>ANSA-FOCUS/L’Ue tifa per l’accordo in Iran, i Volenterosi scaldano i motori – Altre news
(di Mattia Bernardo Bagnoli)
Lo spiraglio concreto di un
accordo entusiasma Bruxelles. É il momento della cautela, perché
di ‘stop and go’ sul delicato dossier della guerra in Iran se ne
sono già visti parecchi, ma diversi fattori fanno pensare che
l’Unione Europea e gli Stati membri faranno tutto il possibile
affinchè si trovi un accordo, se non altro per
l’impatto positivo che avrebbe sui mercati dell’energia. Con la
conseguente speranza di non dover mettere mano – o perlomeno in
misura minore – a costosi pacchetti di sostegno, dal prezzo
politico alto oltre che economico. E lo dimostra il dibattito in
corso sull’attivazione della clausola di salvaguardia per le
extra-spese sull’energia.
“Accolgo con favore i progressi compiuti verso un accordo tra
gli Stati Uniti e l’Iran: abbiamo bisogno di un’intesa che
allenti realmente la tensione del conflitto, riapra lo Stretto
di Hormuz e garantisca la piena libertà di navigazione senza
ostacoli”, ha commentato a caldo la presidente della Commissione
Europea Ursula von der Leyen. “L’Europa – ha aggiunto –
continuerà a collaborare con i partner internazionali per
cogliere questa occasione e giungere a una soluzione diplomatica
duratura. E per contenere le ripercussioni di questo conflitto,
in particolare sulle catene di approvvigionamento e sui prezzi
dell’energia”. Se le cose dovessero andare nel verso giusto,
Londra e Parigi si attiverebbero immediatamente per mettere in
pratica la missione di pacificazione nello stretto di Hormuz,
che avrebbe anche lo sperato effetto di placare le tensioni fra
Usa e alleati della Nato in vista del vertice di Ankara
dell’Alleanza. La Francia, a quanto si apprende da fonti bene
informate, ha una propensione al rischio “tra le più alte”
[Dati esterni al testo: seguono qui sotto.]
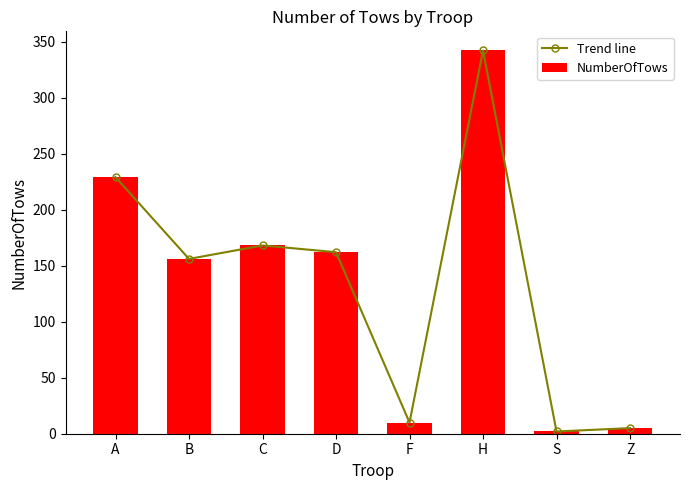

What is the sum of all NumberOfTows values?

1074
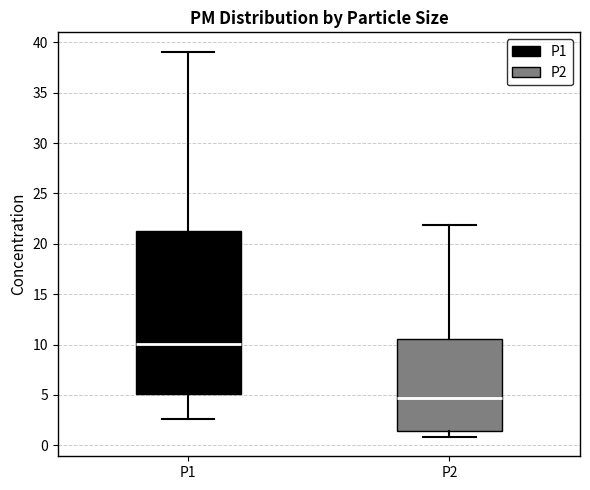

Which box's median line is the lowest?

P2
all’interno della coalizione dei Volenterosi e dunque sarebbe
pronta a partire con tempi molto brevi, più di altri partner.
Appare chiaro che l’ipotesi di usare la missione Ue Aspides
per le operazioni nello stretto è sempre più improbabile, almeno
nell’immediato: i tempi sarebbero lunghi, molti Stati membri non
possiedono flotte estese (non possono dunque allocare navi a
entrambe le missioni) e le condizioni nello stretto di
Bab-el-Mandeb, dato l’allineamento degli Houthi all’Iran,
richiederebbero di non abbassare la guardia. Negli ultimi giorni
è spuntata l’ipotesi di un ruolo della Nato. Il segretario
generale Mark Rutte ha confermato che sono in corso “discussioni
informali” sul punto, perché certi Paesi vorrebbero usare
l’espediente per mostrare a Donald Trump che la Nato non è una
“tigre di carta”. Parigi però è contraria – l’idea è quella di
coinvolgere partner extra-europei, che avrebbero problemi ad
operare con un cappello Nato – e anche la Turchia rema contro.
Non si esclude però una possibile azione di “coordinamento” tra
i diversi attori – Usa e Volenterosi – sfruttando proprio le
infrastrutture dell’Alleanza.
Sul fronte dell’energia, con l’annuncio dell’accordo,
l’effetto sui prezzi di gas e petrolio sarebbe probabilmente
immediato. La realtà, però, è più complicata. Perché i danni
alle infrastrutture produttive faranno sentire i loro effetti a
lungo. Detto questo, ci si aspetta che i governi nazionali che
hanno introdotto tagli fiscali temporanei e limiti massimi di
emergenza sui prezzi dei carburanti elimineranno “gradualmente”
gli interventi entro la metà-fine dell’estate. La Commissione,
inoltre, potrà spostare la propria attenzione dalla gestione
della crisi all’accelerazione dei target di riempimento delle
riserve di gas in vista del prossimo inverno.